I recently had a discussion with a family member about how I am conducting my life now that I am in my mid-70s. He asked if I have made any changes in my daily routine. I told him I certainly have.
Health challenges over the past several years have made me very sensitive to the passage of time. I am driven to make sure that I use my time wisely in the service of God. Instead of learning one page of Talmud a day, I now study two. I am very careful about my interactions with other people, greeting everyone I meet with a pleasant countenance and doing my best not to get angry at anyone.
Moreover, I am very meticulous about meeting my film review writing goals on time. Inwardly, I feel the reviews are Mussar lessons, ethical instruction, not just film reviews. They are a legacy of Torah sensibilities, not an evaluation of mere entertainments.
I have a sense that any day could be my last and I want every day to count, for time cannot be retrieved.

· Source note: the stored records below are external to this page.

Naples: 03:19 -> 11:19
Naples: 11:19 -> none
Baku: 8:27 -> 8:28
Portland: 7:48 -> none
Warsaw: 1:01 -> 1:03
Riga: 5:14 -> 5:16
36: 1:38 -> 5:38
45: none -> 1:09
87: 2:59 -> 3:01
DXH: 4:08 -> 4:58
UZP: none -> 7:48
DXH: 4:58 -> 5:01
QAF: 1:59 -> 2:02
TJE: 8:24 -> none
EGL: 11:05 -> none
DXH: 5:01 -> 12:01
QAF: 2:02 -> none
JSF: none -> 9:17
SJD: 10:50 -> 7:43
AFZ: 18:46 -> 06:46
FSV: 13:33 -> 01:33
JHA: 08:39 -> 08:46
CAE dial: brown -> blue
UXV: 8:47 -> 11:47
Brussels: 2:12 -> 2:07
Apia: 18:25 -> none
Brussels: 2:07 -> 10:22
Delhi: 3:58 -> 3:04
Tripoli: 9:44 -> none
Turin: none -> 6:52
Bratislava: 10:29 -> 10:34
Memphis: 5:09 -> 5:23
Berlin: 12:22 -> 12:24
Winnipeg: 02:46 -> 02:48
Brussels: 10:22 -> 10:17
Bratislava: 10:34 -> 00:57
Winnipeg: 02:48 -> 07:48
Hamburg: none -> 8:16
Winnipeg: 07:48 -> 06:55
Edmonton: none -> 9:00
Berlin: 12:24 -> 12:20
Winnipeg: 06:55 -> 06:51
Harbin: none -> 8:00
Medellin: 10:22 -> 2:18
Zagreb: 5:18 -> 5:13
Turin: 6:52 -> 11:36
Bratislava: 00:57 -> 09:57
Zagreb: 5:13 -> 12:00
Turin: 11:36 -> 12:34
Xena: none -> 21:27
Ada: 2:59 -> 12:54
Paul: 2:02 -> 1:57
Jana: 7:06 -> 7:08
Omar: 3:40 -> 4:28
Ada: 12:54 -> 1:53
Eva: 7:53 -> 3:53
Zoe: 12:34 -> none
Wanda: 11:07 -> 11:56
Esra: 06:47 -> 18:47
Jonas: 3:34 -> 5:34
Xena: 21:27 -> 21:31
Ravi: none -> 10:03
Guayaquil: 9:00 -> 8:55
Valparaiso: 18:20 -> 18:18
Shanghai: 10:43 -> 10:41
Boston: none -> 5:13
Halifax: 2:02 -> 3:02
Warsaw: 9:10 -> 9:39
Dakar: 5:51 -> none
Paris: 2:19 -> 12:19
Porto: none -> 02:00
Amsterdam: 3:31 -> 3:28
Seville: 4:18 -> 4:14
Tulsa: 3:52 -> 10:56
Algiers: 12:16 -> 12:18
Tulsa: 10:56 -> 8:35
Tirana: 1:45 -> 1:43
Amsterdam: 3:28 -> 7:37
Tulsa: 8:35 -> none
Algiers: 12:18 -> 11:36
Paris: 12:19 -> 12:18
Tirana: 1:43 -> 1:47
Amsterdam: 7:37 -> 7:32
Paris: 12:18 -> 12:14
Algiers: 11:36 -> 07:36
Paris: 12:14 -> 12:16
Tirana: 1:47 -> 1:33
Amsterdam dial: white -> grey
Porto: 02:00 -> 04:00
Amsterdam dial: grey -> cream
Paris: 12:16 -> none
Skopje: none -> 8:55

This focus on making the most of every day is on display in The Resistance Banker, the true story of banker Walraven (Wally) van Hall, who uses every moment to work on behalf of Dutch citizens persecuted by the Nazi regime. In his eyes, his job is never completed. He feels he can always do more. What is his mission? To bankroll the Dutch resistance to the Nazi regime during World War II.
Wally did not start off as a banker. He first worked at a New York Wall Street stock brokerage, a job secured by his brother Gijs van Hall, who later became the mayor of Amsterdam. When Wally came back to the Netherlands, he worked as a banker and stockbroker. This experience proved invaluable after the Germans invaded the Netherlands.
In the beginning, Wally’s efforts were directed to helping merchant-sailors and their families manage when many husbands and breadwinners were stranded abroad. Wally secured guarantees from the Dutch government-in-exile in London that enabled him to get funds to the Dutch sailors.
When the Germans started to enact anti-Jewish measures, Wally’s abhorrence of the Germans intensified, and he began fundraising for a whole array of resistance groups. So pervasive were his efforts that he became known as the banker of the resistance.
Wally raised money for the resistance through circuitous means. He and his brother arranged for the forgery of valueless bank bonds and exchanged them for valuable bank bonds. These bonds were used for the collection of authentic paper money. They also borrowed money from wealthy Dutch people with the understanding that the lenders would get their money back at the end of the war.
Wally was obsessive in his work, knowing that every day people counted on him financially for survival. He also knew that on any day he might be caught and killed by the Germans, but he could not rest as long as the job was not finished. It is said that in today’s currency, the money he collected would be over a half billion Euros.
Wally van Hall intuitively understood two statements of the Sages in The Ethics of the Fathers, a classic of Jewish wisdom literature. The first is that when it comes to good deeds, one should always begin the task even if the outcome is in doubt. Outcomes are in God’s hands, not ours.
Secondly, one should also consider the possibility that every day might be one’s last day, and, therefore, one should make every day a masterpiece of righteous living. Knowing that time is short should be a motivator for performing good deeds now.